■ The task:
Check every line of the entries for the string "guests" and return the ones that contain it.

■ Dataset records:
____________________

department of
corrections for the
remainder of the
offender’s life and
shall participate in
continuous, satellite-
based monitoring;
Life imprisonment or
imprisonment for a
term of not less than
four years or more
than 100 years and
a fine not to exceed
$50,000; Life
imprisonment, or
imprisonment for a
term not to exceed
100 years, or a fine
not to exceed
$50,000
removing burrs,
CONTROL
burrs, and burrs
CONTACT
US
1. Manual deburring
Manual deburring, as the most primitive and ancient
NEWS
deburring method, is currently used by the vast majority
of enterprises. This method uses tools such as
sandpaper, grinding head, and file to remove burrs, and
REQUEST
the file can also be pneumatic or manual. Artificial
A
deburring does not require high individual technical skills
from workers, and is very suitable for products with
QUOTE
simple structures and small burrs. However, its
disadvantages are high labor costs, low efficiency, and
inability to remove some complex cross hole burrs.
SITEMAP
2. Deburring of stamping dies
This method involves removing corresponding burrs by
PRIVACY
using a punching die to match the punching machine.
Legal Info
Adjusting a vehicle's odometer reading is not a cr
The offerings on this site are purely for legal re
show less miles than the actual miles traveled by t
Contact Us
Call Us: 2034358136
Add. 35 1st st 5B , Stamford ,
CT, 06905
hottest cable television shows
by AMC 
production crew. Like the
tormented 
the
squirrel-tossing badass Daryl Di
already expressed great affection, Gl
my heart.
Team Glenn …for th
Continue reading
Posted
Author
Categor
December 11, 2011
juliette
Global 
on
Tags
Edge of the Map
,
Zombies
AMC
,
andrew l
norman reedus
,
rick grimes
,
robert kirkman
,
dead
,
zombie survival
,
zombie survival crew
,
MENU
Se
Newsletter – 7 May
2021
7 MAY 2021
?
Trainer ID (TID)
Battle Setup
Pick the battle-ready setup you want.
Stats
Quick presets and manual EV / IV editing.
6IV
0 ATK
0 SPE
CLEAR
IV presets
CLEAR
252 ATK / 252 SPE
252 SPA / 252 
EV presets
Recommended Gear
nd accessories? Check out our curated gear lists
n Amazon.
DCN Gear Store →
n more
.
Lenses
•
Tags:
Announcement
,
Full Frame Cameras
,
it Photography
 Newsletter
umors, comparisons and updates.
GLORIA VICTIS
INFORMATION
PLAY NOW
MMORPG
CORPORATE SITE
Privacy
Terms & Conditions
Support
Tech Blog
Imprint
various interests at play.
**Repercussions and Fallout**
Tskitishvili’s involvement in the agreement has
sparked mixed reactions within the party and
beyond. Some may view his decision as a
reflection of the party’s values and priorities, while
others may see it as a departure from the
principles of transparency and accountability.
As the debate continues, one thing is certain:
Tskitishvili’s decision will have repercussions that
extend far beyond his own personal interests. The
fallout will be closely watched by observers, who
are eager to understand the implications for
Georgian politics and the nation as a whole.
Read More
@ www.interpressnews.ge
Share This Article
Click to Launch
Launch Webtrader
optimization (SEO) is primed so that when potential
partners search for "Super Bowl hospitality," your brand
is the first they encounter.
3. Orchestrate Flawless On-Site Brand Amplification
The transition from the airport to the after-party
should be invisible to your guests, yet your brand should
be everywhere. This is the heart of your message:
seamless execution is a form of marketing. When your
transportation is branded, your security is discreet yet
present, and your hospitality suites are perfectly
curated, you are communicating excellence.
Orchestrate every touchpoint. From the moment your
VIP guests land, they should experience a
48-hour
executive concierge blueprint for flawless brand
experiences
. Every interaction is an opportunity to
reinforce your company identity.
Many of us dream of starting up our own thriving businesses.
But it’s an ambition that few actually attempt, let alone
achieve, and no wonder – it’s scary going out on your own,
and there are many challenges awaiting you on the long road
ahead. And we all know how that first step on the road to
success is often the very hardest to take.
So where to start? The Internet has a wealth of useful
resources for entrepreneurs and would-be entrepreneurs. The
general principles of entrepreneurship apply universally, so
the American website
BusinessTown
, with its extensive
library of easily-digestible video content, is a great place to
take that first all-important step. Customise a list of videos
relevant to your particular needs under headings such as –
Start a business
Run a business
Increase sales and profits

____________________

■ Answer space:
should be invisible to your guests, yet your brand should
VIP guests land, they should experience a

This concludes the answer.